There’s a false sense that containerized apps are inherently secure.
Kubernetes was created for developers with a philosophy of frictionless code deployment. Making life easy for developers can result in complexity for platform and DevOps teams. For example, Kubernetes is “open by default,” meaning security guardrails need to be explicitly defined.
Every environment leaves openings for attackers. New vulnerabilities continue to be identified in Kubernetes and underscore the need for flagging and alerting about anomalous events.
My company found that 58% of images run as root. If they’re compromised, they can allow an attacker to potentially gain broad access to the environment.
Developers frequently assemble code rather than write from scratch, but it’s difficult to know if images from other sources have vulnerabilities. Teams can scan OS images, which may have the greatest impact. However, my company found that over half of non-OS images contain “high” to “critical” vulnerabilities. Make sure your security team has set specific policies around managing vulnerabilities and high-risk configurations that are relevant for containers.
Another challenge is the short life span. According to my company’s research, more than half of containers live for less than five minutes. What happens when the container is gone, along with its data? Existing tools may not capture the trail of container activity required for effective investigations. You should capture data more frequently in container environments.
Container security requires a new approach.
Your cloud team knows security controls are important, so why delay? One common reason is fear that introducing security and compliance will slow them down. Your platform team is pressured to stand up a Kubernetes and container infrastructure to meet development team requests. Development teams are pressured to meet release schedules. They know they will eventually address security issues but may prefer to delay as long as possible.
Understand why introducing security and compliance is challenging:
• Security teams often lag behind cloud teams in understanding best practices and tools for security and compliance in these environments. Your cloud team may not want to fight organizational inertia or take the time to educate other teams.
• Traditional security processes are manual and don’t integrate into an automated DevOps process. They also don’t have the level of visibility into containers required for effective security. But teams may be asked to “try to use” them.
• Cloud teams may need time to get up to speed on security in a container and Kubernetes world. Many are still learning in this rapidly evolving space.
For some companies, the move to modern software development approaches is not mission critical. They feel they can delay container security until they move workloads that contain confidential data. This is the wrong mindset, however. Organizations that are counting on moving business-critical applications to containers should consider security and compliance policies, tools, and processes long before they plan to move them to production.
Security and compliance measures don’t have to slow development.
Clear direction from the executive team will reduce turf battles and minimize resistance. Once you’ve achieved alignment on embedding and automating security and compliance as part of the DevOps workflow, the implementation can be straightforward.
You can integrate image scanning into registries and your CI/CD tool chain so scans automatically execute. You can also enforce security policies and get alerts on potential threats without adding manual steps.
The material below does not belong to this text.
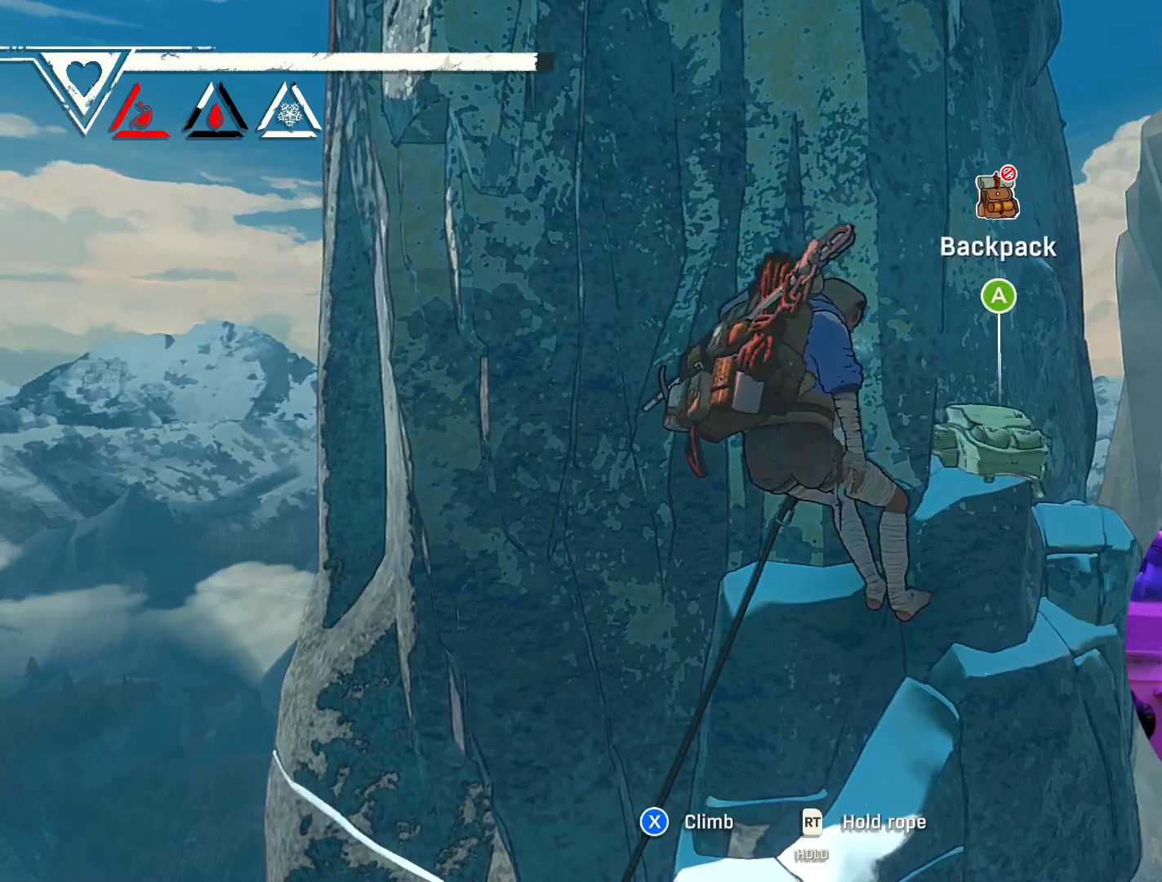
{"buttons": ["DPAD_DOWN"], "left_stick": "center", "right_stick": "center", "events": [[233, "DPAD_DOWN", "down"]]}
You can trigger capture files for incident response and forensic investigations based on rules. You can feed alerts and event data directly into commonly used tools.
These strategies allow teams to efficiently manage security and compliance without disrupting their existing workflows. If you implement them correctly, security and compliance controls can help you manage risk in your container environment without slowing delivery.
Most businesses run on software, and speed of feature delivery is a key competitive lever. The cloud, containers, and DevOps are rapidly becoming mainstream. Your team should be skilled at developing, deploying, and securing applications using this new approach, or you could be left behind.